*WHAT TO WORK ON*
Turn the entries from the line with "type status: Isotype" up to and including the line with "genus: Artemisia" into a two-column CSV with the headers field and value. Give one row per entry, with each part in its own quoted field and any line breaks replaced by spaces.

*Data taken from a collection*
-*-*-
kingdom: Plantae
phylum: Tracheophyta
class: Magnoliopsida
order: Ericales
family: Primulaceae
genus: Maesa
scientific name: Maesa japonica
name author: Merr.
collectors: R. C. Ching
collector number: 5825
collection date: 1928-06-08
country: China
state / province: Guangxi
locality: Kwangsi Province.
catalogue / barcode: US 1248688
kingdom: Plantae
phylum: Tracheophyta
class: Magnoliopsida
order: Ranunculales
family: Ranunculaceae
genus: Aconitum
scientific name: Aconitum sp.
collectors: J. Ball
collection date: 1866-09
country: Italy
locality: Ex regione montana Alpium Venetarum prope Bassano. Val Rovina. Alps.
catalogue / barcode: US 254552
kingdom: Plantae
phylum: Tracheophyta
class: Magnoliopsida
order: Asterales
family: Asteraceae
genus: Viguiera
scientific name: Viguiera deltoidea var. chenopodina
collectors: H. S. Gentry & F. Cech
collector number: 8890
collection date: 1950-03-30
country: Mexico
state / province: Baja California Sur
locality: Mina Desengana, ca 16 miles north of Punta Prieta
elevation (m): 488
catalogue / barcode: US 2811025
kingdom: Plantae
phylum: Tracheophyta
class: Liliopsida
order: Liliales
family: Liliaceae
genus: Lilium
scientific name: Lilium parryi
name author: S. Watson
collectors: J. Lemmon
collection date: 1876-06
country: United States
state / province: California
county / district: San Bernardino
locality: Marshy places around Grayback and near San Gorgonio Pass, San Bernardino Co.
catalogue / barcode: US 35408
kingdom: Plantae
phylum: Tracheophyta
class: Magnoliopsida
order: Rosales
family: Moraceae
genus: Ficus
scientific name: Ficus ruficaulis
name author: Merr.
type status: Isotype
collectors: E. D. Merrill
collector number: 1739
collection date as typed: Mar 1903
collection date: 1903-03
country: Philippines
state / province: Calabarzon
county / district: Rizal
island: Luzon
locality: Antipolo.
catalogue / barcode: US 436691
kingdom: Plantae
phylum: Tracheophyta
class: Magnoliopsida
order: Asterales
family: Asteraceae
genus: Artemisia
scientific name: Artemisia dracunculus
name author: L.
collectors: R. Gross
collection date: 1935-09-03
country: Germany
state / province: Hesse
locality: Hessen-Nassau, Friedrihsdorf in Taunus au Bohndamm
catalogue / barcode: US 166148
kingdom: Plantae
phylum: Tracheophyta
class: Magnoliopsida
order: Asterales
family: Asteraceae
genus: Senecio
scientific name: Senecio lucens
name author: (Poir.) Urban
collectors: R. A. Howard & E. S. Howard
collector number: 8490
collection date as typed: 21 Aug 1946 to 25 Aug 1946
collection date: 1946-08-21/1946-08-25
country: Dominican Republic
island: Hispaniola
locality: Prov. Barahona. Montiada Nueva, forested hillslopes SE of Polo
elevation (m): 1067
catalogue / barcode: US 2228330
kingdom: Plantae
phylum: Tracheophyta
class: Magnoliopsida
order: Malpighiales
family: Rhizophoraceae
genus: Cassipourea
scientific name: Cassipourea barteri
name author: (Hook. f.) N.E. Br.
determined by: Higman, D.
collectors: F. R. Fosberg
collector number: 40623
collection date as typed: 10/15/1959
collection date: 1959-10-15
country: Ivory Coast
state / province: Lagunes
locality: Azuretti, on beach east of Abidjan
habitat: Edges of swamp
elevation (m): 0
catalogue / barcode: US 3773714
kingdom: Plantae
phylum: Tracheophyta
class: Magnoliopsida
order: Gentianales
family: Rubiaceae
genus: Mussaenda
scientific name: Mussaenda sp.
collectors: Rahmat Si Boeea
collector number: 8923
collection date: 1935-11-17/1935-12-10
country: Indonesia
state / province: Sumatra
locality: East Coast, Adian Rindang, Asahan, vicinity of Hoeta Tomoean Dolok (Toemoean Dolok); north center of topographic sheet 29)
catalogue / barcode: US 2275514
-*-*-
*SOLUTION TO THIS PROBLEM*
field,value
"type status:","Isotype"
"collectors:","E. D. Merrill"
"collector number:","1739"
"collection date as typed:","Mar 1903"
"collection date:","1903-03"
"country:","Philippines"
"state / province:","Calabarzon"
"county / district:","Rizal"
"island:","Luzon"
"locality:","Antipolo."
"catalogue / barcode:","US 436691"
"kingdom:","Plantae"
"phylum:","Tracheophyta"
"class:","Magnoliopsida"
"order:","Asterales"
"family:","Asteraceae"
"genus:","Artemisia"